[Data entries]
□ □ □ □ □ □ □

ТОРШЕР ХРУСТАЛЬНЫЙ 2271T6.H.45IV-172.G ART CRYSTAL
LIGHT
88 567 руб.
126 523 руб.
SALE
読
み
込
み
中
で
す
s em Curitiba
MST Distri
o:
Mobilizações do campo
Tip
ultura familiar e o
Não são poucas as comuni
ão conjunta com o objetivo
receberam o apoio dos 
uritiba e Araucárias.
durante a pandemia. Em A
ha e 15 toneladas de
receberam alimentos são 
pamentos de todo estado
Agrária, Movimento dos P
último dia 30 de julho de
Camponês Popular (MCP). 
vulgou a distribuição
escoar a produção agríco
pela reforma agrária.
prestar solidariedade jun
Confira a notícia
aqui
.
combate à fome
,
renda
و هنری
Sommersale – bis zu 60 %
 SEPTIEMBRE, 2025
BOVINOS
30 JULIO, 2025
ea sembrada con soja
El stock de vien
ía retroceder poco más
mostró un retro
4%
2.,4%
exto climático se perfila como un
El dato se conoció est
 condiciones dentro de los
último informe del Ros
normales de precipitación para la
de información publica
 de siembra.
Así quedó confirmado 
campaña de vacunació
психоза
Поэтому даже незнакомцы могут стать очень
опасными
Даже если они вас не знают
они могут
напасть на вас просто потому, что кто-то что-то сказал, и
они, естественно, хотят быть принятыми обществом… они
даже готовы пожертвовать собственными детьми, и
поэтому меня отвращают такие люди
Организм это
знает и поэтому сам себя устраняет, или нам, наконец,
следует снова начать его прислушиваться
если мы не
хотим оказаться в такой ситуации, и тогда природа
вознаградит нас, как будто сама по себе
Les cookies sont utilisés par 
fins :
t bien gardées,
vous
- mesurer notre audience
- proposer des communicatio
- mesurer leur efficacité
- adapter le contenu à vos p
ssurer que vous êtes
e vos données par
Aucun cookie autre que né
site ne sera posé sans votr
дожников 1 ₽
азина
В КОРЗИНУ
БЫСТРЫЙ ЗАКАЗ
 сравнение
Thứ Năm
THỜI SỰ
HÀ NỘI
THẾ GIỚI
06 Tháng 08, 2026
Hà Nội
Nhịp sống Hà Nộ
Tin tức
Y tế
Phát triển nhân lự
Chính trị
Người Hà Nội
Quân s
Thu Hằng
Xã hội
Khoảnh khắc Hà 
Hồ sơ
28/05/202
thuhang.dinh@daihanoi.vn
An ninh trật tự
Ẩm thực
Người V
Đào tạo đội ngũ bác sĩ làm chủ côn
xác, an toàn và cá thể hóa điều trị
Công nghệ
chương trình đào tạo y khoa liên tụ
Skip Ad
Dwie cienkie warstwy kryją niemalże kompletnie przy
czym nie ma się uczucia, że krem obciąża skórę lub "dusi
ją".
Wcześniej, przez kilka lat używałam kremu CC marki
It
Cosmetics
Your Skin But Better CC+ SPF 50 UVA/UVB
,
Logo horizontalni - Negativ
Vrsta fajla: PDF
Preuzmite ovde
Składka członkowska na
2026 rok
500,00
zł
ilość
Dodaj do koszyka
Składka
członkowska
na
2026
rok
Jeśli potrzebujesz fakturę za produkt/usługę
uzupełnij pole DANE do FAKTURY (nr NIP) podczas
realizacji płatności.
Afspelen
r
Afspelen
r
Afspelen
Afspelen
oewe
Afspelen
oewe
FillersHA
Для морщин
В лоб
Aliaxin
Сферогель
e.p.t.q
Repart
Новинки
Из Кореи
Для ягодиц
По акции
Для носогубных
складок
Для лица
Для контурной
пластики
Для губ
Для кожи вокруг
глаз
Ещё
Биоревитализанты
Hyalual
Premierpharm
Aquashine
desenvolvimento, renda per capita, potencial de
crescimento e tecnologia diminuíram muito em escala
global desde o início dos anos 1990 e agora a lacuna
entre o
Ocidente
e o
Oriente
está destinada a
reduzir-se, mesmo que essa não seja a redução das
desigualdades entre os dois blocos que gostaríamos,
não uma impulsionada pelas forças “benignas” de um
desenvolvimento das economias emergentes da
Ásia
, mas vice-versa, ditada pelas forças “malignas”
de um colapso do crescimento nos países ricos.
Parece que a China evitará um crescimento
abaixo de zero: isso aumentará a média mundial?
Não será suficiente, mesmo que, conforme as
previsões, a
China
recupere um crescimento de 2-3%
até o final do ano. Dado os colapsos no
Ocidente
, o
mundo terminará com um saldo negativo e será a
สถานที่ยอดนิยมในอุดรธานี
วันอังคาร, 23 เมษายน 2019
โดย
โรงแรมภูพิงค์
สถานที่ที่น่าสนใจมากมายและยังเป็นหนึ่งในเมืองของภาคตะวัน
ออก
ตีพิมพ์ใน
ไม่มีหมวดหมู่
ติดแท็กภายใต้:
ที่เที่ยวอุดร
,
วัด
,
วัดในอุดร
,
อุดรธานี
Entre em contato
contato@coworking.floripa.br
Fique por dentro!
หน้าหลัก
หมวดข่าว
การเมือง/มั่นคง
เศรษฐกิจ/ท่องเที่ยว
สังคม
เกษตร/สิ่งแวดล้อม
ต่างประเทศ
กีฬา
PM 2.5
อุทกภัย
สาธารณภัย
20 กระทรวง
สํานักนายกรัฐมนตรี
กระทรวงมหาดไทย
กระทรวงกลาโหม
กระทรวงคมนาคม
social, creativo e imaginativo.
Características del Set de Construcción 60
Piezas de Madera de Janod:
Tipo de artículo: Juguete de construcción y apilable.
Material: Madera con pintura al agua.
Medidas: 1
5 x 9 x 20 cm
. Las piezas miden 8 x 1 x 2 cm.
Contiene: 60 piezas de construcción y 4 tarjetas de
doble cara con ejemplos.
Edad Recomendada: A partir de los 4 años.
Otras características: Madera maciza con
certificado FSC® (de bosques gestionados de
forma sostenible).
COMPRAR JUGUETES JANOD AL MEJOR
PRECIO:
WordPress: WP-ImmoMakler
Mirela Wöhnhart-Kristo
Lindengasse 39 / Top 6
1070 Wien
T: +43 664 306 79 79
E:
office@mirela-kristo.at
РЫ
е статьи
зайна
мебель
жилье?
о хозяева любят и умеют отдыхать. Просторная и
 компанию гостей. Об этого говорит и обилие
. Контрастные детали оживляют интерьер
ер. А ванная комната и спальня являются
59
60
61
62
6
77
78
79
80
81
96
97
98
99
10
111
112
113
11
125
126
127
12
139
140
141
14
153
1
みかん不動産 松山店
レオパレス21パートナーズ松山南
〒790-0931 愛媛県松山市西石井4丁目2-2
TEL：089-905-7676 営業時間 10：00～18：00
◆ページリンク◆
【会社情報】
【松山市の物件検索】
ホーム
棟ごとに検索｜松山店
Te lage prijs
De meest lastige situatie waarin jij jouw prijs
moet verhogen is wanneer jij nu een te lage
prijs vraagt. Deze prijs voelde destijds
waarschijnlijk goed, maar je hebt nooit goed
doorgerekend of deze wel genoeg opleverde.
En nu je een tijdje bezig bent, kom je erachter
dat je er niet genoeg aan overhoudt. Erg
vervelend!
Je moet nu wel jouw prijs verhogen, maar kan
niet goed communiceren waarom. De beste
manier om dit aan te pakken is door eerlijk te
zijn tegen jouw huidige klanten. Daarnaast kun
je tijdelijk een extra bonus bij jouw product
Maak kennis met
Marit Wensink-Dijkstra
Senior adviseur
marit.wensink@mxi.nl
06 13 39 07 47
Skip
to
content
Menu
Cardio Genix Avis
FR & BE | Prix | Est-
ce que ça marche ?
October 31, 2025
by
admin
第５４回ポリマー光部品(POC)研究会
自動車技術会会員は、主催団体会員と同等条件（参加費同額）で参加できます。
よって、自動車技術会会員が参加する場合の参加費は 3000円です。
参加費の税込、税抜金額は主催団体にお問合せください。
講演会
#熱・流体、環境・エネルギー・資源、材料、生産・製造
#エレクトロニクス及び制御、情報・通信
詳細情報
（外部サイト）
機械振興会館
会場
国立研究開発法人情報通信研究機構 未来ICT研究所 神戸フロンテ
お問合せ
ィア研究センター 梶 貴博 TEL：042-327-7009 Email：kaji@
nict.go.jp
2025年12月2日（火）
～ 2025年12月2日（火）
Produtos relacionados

□ □ □ □ □ □ □

[Activity]: Please output exactly the lines between the one holding "Поэтому даже незнакомцы могут стать очень" and the one holding "Les cookies sont utilisés par" in the records above, inclusive, and nothing more.

[Solution to the problem]:
Поэтому даже незнакомцы могут стать очень
опасными
Даже если они вас не знают
они могут
напасть на вас просто потому, что кто-то что-то сказал, и
они, естественно, хотят быть принятыми обществом… они
даже готовы пожертвовать собственными детьми, и
поэтому меня отвращают такие люди
Организм это
знает и поэтому сам себя устраняет, или нам, наконец,
следует снова начать его прислушиваться
если мы не
хотим оказаться в такой ситуации, и тогда природа
вознаградит нас, как будто сама по себе
Les cookies sont utilisés par 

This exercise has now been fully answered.